KW candidates answer students’ questions
On Wednesday April 27, six of the seven candidates of the Kitchener-Waterloo riding were in the University of Waterloo’s Student Life Centre, taking questions from students in a debate co-hosted by UW’s Federation of Students and the Wilfrid Laurier University Student’s Union.
New Democrat Bill Brown, the Green Party’s Cathy MacLellan, Marxist-Leninst Julian Ichim, Pirate Party candidate Steven Bradley Scott, Liberal Andrew Telegdi and independent Richard Walsh-Bowers — a psychology professor at Laurier — were all present at the debate. Absent was Conservative incumbent Peter Braid, who was at the factory of local business Sports Systems Unlimited where Prime Minister Stephen Harper was making a campaign stop.
The other candidates, meanwhile, read more into Braid’s absence.
“Look at the contempt that the local Conservative candidate has, he’s not even here,” said Telegdi when the candidates were asked about the timing of the election’s effect on student voter turnout. “Make no mistake, Stephen Harper called the election for May 2nd to suppress the student vote.”
Other candidates shared Telegdi’s views on the timing of the election and its effect on the student vote.
“How interesting that the Harper government would set the election date for May 2nd,” said Walsh-Bowers. “Do we honestly believe that they didn’t know there would be a conflict with university and college students’ participation in the vote? The timing is intentional in my opinion.”
MacLellan and Brown, meanwhile took a different stance on student involvement in this election, both citing positive experiences with young voters.
“I’m encouraged and excited with the youth enthusiasm in the vote this time, I’ve been amazed with the level of conversation online,” said MacLellan.

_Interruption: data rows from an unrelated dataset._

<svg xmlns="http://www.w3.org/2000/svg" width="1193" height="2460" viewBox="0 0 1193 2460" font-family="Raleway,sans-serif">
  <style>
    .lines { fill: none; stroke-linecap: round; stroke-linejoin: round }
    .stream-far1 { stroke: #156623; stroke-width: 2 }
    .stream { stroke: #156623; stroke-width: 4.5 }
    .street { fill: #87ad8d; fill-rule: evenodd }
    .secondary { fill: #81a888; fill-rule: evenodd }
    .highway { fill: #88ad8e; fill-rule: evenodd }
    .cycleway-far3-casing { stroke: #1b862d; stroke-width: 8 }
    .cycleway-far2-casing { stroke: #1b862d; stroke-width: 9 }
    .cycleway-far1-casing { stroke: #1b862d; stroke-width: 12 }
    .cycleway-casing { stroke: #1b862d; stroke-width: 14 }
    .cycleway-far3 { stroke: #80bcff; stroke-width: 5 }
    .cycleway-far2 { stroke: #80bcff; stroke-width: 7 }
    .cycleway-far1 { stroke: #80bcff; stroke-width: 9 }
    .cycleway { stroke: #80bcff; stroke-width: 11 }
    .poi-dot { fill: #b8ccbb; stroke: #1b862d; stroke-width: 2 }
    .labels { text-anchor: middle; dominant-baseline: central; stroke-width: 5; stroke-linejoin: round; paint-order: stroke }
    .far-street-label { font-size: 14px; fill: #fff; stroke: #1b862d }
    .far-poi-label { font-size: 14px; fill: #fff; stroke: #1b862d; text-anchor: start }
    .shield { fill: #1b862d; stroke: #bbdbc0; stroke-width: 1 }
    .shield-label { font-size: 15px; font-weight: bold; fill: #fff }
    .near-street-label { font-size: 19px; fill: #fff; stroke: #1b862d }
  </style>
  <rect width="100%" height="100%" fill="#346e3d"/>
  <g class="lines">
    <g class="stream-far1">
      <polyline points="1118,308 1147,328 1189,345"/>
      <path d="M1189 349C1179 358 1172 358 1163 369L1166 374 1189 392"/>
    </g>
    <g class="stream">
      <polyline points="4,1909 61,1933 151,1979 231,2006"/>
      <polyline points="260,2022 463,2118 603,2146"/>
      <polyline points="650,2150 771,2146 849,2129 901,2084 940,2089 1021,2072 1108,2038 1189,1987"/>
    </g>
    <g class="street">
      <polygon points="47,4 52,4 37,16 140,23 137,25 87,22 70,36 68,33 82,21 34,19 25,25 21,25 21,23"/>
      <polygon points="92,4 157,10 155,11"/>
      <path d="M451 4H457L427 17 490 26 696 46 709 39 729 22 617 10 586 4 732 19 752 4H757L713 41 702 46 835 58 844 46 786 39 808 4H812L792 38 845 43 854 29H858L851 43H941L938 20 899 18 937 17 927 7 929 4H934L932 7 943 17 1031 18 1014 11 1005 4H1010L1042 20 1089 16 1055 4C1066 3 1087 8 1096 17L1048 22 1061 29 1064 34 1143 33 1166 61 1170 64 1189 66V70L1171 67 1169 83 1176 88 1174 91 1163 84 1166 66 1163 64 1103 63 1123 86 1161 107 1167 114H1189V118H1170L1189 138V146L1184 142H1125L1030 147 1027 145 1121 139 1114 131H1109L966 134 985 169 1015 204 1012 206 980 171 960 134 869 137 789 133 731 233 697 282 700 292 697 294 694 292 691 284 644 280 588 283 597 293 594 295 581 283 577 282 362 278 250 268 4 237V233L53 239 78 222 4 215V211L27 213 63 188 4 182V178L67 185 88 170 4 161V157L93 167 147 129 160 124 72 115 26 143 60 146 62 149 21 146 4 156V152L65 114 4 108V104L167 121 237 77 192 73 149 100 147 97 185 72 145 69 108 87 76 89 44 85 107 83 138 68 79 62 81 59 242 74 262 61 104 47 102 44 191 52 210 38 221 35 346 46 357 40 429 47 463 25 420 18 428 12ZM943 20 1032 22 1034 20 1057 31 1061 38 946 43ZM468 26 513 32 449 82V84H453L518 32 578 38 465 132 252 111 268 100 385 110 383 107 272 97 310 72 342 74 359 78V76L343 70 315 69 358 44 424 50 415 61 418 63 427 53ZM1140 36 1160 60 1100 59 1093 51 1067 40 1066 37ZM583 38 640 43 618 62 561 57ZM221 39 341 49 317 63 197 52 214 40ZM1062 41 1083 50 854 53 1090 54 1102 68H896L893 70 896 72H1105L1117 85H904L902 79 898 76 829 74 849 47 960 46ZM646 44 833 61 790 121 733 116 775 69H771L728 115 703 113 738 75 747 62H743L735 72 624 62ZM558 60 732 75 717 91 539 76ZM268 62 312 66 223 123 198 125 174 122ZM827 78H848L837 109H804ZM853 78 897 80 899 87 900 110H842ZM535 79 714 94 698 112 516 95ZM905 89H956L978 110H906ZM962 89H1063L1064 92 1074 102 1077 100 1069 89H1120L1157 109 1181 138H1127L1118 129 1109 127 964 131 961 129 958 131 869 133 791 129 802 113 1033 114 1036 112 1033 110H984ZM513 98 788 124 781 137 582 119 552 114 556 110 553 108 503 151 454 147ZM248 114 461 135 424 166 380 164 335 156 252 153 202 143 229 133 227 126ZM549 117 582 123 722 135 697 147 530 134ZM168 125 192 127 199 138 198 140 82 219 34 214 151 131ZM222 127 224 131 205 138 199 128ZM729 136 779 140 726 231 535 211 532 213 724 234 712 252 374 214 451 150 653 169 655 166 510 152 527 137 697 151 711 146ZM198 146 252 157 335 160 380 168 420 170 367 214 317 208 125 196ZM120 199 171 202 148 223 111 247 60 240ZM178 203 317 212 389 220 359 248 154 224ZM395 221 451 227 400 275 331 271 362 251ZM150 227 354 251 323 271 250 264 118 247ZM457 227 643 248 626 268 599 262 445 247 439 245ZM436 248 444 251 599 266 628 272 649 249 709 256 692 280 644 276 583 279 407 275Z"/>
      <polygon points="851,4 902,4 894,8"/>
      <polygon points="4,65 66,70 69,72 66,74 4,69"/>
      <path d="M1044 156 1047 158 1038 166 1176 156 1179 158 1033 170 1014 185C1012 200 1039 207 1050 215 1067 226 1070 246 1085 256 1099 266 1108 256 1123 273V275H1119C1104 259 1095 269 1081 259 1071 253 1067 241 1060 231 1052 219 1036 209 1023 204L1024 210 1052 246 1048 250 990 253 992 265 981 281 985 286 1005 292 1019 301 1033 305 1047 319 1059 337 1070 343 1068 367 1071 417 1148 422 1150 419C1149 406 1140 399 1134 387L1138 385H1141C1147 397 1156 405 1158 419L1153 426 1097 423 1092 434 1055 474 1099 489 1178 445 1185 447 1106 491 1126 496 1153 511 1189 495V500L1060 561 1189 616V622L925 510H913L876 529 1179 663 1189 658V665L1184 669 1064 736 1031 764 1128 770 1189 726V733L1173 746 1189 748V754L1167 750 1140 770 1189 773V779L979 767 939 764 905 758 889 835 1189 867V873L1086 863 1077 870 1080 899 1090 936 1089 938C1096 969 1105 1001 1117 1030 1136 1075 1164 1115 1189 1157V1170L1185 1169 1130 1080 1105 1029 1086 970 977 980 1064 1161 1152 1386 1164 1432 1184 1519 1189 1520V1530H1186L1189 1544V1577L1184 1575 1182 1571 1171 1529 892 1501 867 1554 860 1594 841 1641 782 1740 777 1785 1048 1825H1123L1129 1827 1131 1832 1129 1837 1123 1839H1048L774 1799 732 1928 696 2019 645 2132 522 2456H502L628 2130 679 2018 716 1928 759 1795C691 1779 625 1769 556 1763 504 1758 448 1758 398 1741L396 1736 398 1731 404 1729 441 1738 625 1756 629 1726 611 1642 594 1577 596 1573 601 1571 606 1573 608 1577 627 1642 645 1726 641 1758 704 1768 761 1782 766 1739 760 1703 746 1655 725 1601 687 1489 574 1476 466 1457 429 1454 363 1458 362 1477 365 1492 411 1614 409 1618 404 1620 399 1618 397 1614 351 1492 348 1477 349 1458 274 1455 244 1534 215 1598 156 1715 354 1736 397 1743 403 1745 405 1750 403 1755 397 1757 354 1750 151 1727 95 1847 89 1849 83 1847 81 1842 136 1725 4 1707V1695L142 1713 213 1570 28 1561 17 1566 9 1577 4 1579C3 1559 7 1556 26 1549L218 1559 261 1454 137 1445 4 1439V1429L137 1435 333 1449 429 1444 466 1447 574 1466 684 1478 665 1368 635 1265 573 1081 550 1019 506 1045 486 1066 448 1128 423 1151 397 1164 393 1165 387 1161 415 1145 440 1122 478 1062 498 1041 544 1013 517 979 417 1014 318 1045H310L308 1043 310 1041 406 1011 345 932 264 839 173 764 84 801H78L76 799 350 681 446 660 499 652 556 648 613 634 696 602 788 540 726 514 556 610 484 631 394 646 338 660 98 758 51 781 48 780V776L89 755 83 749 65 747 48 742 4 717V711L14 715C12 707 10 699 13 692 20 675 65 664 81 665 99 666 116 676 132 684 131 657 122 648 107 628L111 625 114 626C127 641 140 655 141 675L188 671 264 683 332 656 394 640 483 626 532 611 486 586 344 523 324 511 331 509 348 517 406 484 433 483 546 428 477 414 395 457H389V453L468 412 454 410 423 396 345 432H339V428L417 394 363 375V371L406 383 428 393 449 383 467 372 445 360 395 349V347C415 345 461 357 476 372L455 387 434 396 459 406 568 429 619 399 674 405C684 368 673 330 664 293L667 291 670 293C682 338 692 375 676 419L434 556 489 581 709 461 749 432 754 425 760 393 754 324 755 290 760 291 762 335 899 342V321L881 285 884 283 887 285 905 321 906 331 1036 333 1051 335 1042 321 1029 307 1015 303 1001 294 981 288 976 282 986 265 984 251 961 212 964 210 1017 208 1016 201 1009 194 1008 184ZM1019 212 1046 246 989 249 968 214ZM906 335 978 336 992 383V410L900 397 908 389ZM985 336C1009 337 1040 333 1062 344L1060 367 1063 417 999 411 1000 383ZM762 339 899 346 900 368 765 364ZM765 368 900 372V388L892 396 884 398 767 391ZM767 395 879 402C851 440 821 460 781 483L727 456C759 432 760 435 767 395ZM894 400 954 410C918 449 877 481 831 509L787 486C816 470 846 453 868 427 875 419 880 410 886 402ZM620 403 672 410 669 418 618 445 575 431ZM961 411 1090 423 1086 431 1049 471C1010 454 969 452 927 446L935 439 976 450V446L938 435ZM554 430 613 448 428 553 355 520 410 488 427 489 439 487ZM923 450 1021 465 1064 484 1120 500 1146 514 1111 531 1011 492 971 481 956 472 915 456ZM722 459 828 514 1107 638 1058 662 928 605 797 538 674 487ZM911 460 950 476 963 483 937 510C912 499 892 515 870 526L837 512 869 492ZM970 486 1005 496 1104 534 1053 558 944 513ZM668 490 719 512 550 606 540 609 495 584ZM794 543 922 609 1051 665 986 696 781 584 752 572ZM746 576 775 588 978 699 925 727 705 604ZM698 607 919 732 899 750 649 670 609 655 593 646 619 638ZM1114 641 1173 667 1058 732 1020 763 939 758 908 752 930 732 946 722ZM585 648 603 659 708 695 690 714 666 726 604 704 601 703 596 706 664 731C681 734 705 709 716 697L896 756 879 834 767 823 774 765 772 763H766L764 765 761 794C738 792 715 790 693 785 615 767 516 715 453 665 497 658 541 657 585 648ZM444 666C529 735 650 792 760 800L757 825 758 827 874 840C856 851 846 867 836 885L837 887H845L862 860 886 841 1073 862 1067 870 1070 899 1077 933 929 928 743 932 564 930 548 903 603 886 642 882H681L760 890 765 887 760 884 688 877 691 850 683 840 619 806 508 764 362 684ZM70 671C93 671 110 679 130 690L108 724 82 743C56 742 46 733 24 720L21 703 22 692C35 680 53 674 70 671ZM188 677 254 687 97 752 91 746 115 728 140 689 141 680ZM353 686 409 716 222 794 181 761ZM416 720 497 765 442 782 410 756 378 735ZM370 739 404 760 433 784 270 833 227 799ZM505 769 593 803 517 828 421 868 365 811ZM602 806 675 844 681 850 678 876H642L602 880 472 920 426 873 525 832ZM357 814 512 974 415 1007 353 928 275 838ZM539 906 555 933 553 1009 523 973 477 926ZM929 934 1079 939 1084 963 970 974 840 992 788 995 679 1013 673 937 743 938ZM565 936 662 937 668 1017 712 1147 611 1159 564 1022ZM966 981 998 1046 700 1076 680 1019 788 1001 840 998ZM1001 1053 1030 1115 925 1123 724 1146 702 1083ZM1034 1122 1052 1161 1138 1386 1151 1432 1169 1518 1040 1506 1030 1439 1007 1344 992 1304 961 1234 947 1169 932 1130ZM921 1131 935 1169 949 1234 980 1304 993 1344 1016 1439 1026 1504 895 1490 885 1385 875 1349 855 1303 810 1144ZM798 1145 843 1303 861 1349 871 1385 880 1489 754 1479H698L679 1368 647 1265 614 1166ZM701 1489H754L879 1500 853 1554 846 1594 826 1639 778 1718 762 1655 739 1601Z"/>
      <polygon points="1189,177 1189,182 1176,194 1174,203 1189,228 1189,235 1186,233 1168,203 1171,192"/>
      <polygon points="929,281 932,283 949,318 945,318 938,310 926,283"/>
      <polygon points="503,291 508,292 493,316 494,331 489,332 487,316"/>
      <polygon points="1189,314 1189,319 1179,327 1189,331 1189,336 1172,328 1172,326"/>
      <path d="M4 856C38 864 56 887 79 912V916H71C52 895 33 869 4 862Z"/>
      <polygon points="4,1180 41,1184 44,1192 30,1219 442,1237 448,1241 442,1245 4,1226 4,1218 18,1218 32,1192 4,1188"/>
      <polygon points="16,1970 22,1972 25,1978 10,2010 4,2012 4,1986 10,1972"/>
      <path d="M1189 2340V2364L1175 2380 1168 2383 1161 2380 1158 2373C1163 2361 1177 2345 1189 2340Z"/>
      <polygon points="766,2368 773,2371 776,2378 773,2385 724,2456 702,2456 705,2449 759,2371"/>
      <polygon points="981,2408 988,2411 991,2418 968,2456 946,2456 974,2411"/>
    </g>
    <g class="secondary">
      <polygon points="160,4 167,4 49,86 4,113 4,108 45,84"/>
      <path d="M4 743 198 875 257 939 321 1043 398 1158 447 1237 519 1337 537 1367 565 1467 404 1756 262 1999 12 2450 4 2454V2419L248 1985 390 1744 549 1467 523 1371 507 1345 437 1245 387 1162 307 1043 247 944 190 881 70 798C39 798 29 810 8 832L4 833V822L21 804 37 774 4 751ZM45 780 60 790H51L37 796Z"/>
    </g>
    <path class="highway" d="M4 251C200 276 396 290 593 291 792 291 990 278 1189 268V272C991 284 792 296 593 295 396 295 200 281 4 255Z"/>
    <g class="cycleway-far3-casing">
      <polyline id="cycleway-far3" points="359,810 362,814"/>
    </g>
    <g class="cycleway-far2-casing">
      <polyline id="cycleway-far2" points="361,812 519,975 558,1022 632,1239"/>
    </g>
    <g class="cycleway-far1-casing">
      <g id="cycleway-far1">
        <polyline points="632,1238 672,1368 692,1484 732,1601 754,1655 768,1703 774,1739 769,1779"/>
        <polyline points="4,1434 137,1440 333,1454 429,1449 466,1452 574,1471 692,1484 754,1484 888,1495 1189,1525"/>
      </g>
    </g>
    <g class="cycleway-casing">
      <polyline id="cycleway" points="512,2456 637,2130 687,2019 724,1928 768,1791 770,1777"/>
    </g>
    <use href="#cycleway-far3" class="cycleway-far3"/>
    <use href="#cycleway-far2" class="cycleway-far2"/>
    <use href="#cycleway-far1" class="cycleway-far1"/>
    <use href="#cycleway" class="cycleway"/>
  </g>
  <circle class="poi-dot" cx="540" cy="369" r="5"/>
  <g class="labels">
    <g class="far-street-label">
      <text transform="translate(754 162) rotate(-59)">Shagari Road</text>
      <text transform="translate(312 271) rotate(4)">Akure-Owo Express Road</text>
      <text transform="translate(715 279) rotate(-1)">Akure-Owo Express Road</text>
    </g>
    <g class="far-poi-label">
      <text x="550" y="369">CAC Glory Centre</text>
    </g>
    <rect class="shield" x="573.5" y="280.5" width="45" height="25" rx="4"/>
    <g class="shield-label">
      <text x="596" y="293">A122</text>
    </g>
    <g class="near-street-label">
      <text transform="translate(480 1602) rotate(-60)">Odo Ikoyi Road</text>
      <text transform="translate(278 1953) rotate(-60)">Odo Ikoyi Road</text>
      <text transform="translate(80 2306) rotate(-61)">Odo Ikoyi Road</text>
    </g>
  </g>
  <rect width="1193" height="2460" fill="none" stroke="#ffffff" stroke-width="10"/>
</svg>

While Brown added, “Everywhere I’ve gone, every door I’ve knocked on, students are excited and I’m excited. We’re consuming information differently, we’re taking a look at things on the internet…. students are engaged, and we may not see it here, but they’re out there in vote mobs and taking [the election] very seriously.”
An issue that was repeatedly raised was Canada’s current ‘first past the post’ electoral system. Advocates of a proportional representation system have been criticizing the current election format for a number of years and most of the candidates argued for a change in the way Canada elects its leaders.
“The problem is that first past the post doesn’t represent [the people],” said Scott. “We need to move to a democratic model where results can encourage voters, not suppress voters. A lot of people don’t vote because they feel as though their voices won’t be heard…. so let’s switch to a system where people don’t feel like they have to vote along major party lines.”
“I think we should go further than proportional representation and allow for the people themselves to have a say in what goes on,” added Ichim. “We need to create riding associations or whatever you want to call it where the people can discuss the issues, actually have a say and tell our member of parliament what to say.”
The candidates also discussed issues ranging from the legalization of prostitution to saturation in parliament as a result of a potential proportional representation system.
The debate was streamed live by both UW’s FEDS and WLUSU, and it will be available on demand on the WLUSU website.